Narendra Modi e il futuro dell’India

L'opposizione ha scelto un candidato molto controverso per le prossime elezioni politiche, considerate "le più importanti dell'ultima generazione"

Gujarat state Chief Minister Narendra Modi speaks during the Vibrant Gujarat 2013, Global Agriculture summit at Mahatma Mandir in Gandhinagar, some 30 kms from Ahmedabad on September 9, 2013. Modi said that some 2500 farmers leave farming daily, some 2,70,000 farmers have commited suicide in last 20 years and some 20% of farm products are lost owing to lack of sufficient and proper warehouses and storage facilities. AFP PHOTO / Sam PANTHAKY (Photo credit should read SAM PANTHAKY/AFP/Getty Images)
Gujarat state Chief Minister Narendra Modi speaks during the Vibrant Gujarat 2013, Global Agriculture summit at Mahatma Mandir in Gandhinagar, some 30 kms from Ahmedabad on September 9, 2013. Modi said that some 2500 farmers leave farming daily, some 2,70,000 farmers have commited suicide in last 20 years and some 20% of farm products are lost owing to lack of sufficient and proper warehouses and storage facilities. AFP PHOTO / Sam PANTHAKY (Photo credit should read SAM PANTHAKY/AFP/Getty Images)
::::
Istruzioni:
1. Secondo l'estratto su Narendra Modi, quanti agricoltori lasciano l'agricoltura ogni giorno?
2. Elenca tutti i luoghi nominati nell'estratto su Narendra Modi.

Dati registrati:
::::
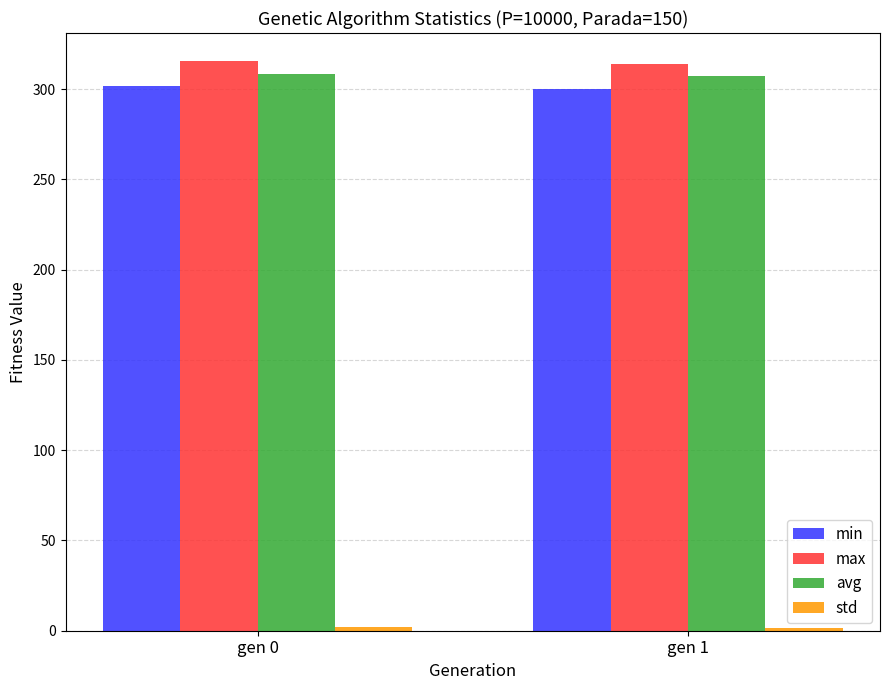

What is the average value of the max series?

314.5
::::
Risposte:
1. Circa 2500.

2. India, Gujarat, Mahatma Mandir, Gandhinagar, Ahmedabad.